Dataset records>
════

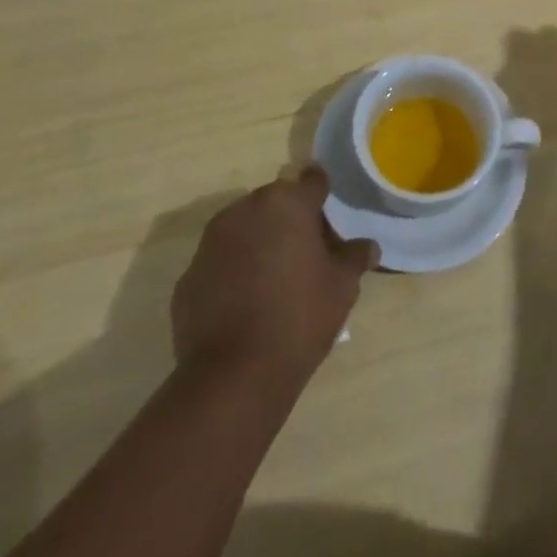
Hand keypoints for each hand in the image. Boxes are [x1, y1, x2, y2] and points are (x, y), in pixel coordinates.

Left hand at [171, 167, 378, 389]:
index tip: (330, 216)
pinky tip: (245, 302)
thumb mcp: (342, 287)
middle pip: (276, 202)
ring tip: (274, 278)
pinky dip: (233, 270)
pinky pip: (220, 260)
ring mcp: (211, 240)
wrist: (233, 376)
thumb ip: (355, 257)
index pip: (313, 181)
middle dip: (290, 219)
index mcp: (287, 203)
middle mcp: (246, 209)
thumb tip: (368, 246)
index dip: (324, 196)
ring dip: (259, 241)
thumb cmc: (299, 318)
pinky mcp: (189, 274)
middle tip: (306, 253)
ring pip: (244, 228)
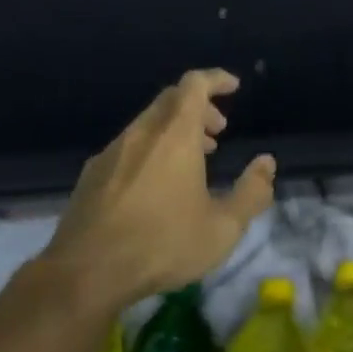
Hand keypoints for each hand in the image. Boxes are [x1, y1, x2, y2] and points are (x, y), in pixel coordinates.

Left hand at [43, 69, 276, 309]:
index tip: (233, 87)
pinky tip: (155, 184)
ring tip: (193, 161)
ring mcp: (112, 152)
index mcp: (175, 134)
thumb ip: (251, 192)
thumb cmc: (162, 245)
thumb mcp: (222, 228)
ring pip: (148, 123)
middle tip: (218, 132)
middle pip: (171, 100)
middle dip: (199, 108)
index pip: (194, 84)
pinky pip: (128, 146)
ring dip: (175, 130)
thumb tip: (266, 164)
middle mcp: (141, 133)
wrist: (86, 272)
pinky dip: (151, 149)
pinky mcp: (92, 174)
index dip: (216, 79)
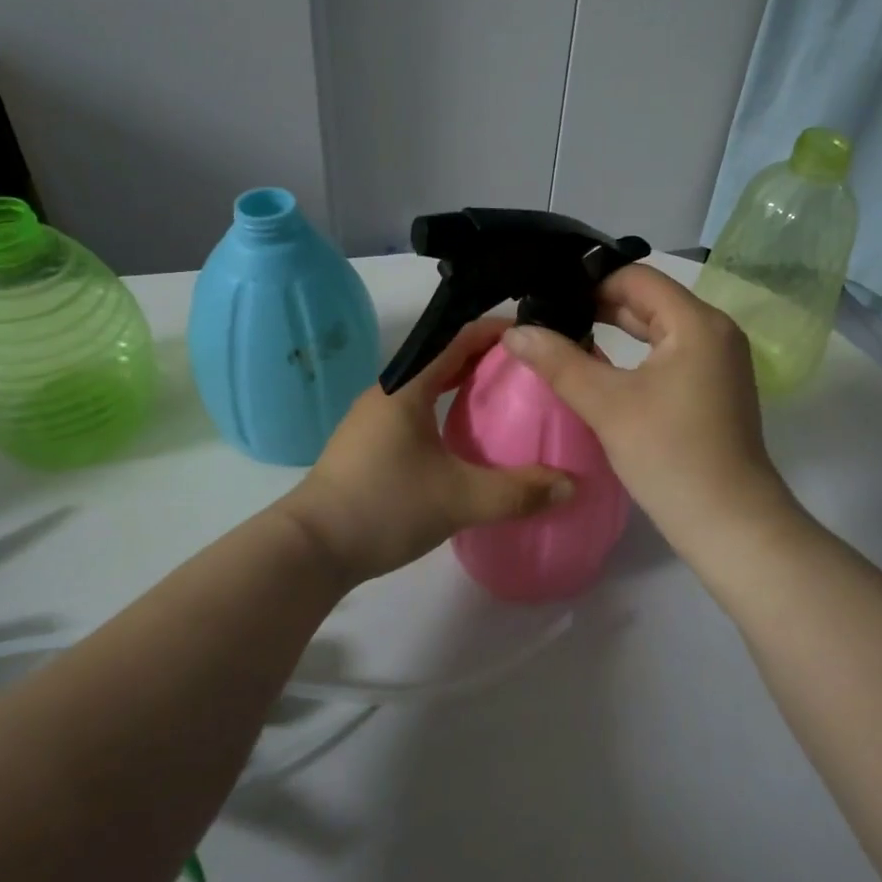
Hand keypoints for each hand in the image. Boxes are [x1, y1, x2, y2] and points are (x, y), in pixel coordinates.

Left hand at [283, 317, 573, 583]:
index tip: (535, 336)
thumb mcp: (459, 499)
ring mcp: (374, 419)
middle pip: (444, 359)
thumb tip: (571, 485)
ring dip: (465, 386)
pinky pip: (418, 411)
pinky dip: (447, 410)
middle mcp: (389, 392)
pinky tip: (468, 438)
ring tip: (507, 400)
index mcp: (407, 387)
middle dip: (487, 359)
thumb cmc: (384, 506)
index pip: (457, 337)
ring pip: (429, 387)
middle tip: (531, 371)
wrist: (310, 549)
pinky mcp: (369, 444)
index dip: (497, 331)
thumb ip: (518, 492)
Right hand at [501, 265, 793, 554]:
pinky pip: (670, 353)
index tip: (547, 297)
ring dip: (616, 330)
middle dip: (598, 306)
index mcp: (697, 322)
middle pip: (648, 300)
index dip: (589, 282)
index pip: (636, 277)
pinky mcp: (715, 386)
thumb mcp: (607, 405)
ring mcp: (719, 360)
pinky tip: (601, 368)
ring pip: (658, 329)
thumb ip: (558, 361)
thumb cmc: (670, 456)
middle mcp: (715, 330)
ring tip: (565, 338)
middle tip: (548, 318)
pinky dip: (636, 354)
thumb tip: (514, 331)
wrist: (730, 524)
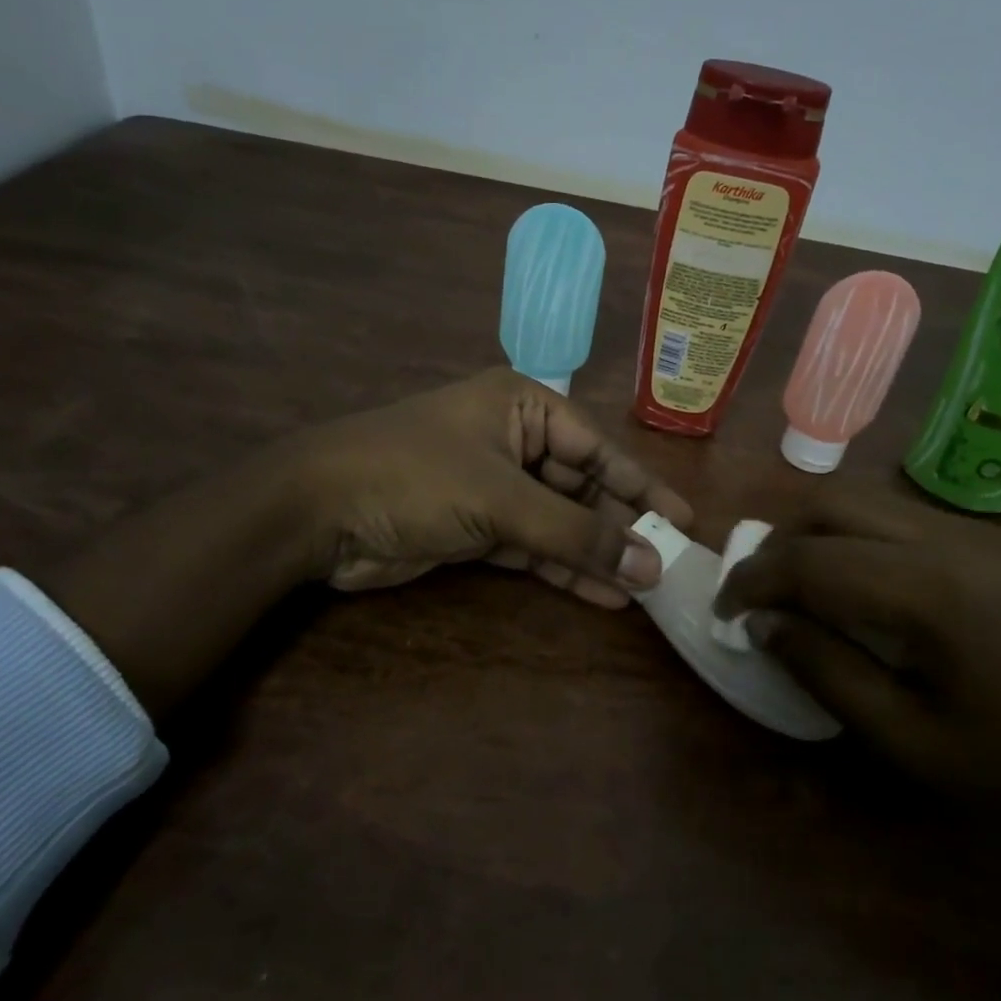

════

YOUR INSTRUCTIONS>
Restate the entries above word for word, minus the pictures.

EXERCISE RESPONSE>
Hand keypoints for each hand in the image. Boxes are [x1, y1, x2, y2] and points are (x, y), in pixel coordinates.

Left hand at [171, 167, 378, 389]:
index tip: (330, 216)
pinky tip: (245, 302)
thumb mcp: (342, 287)
middle pip: (276, 202)
ring tip: (274, 278)
pinky dip: (233, 270)
pinky pip: (220, 260)
ring mcp: (211, 240)
wrist: (233, 376)
thumb ip: (355, 257)
index pip: (313, 181)
middle dip: (290, 219)
index mcp: (287, 203)
middle mcp: (246, 209)
thumb tip: (368, 246)
index dip: (324, 196)
ring dip: (259, 241)
thumb cmc: (299, 318)
pinky mcp: (189, 274)
middle tip: (306, 253)
ring pip: (244, 228)
Hand keypoints for each hand in the image. Boxes are [x1, y1, x2, y2] and points are (x, y), in pixel coordinates.

Left hand at [43, 69, 276, 309]:
index tip: (233, 87)
pinky tip: (155, 184)
ring tip: (193, 161)
ring mcp: (112, 152)
index mcp: (175, 134)
thumb ip: (251, 192)
thumb cmc: (162, 245)
thumb mcp: (222, 228)
ring pip: (148, 123)
middle tip: (218, 132)
middle pip: (171, 100)
middle dip: (199, 108)
index pip: (194, 84)
pinky pip: (128, 146)
ring dip: (175, 130)
thumb tip: (266, 164)
middle mcp: (141, 133)
wrist: (86, 272)
pinky dip: (151, 149)
pinky mcp: (92, 174)
index dip: (216, 79)
Hand keypoints for each hand in the image. Boxes are [x1, y1, x2, y2] and points are (x, y), in pixel coordinates.

Left hand at [283, 317, 573, 583]:
index tip: (535, 336)
thumb mcp: (459, 499)
ring mcp: (374, 419)
middle pip: (444, 359)
thumb tip: (571, 485)
ring dip: (465, 386)
pinky pip: (418, 411)
pinky dip: (447, 410)
middle mcp: (389, 392)
pinky tip: (468, 438)
ring tip: (507, 400)
index mcp: (407, 387)
middle dip: (487, 359)
thumb cmc: (384, 506)
index pip: (457, 337)
ring pip: (429, 387)
middle tip: (531, 371)
wrist: (310, 549)
pinky mcp: (369, 444)
index dip: (497, 331)
thumb ip: (518, 492)
Right hand at [501, 265, 793, 554]:
pinky pip: (670, 353)
index tip: (547, 297)
ring dip: (616, 330)
middle dip: (598, 306)
index mcp: (697, 322)
middle pip: (648, 300)
index dip: (589, 282)
index pip: (636, 277)
pinky mcp: (715, 386)
thumb mcp: (607, 405)
ring mcp: (719, 360)
pinky tip: (601, 368)
ring pip: (658, 329)
thumb ip: (558, 361)
thumb cmc: (670, 456)
middle mcp: (715, 330)
ring tip: (565, 338)
middle tip: (548, 318)
pinky dip: (636, 354)
thumb tip: (514, 331)
wrist: (730, 524)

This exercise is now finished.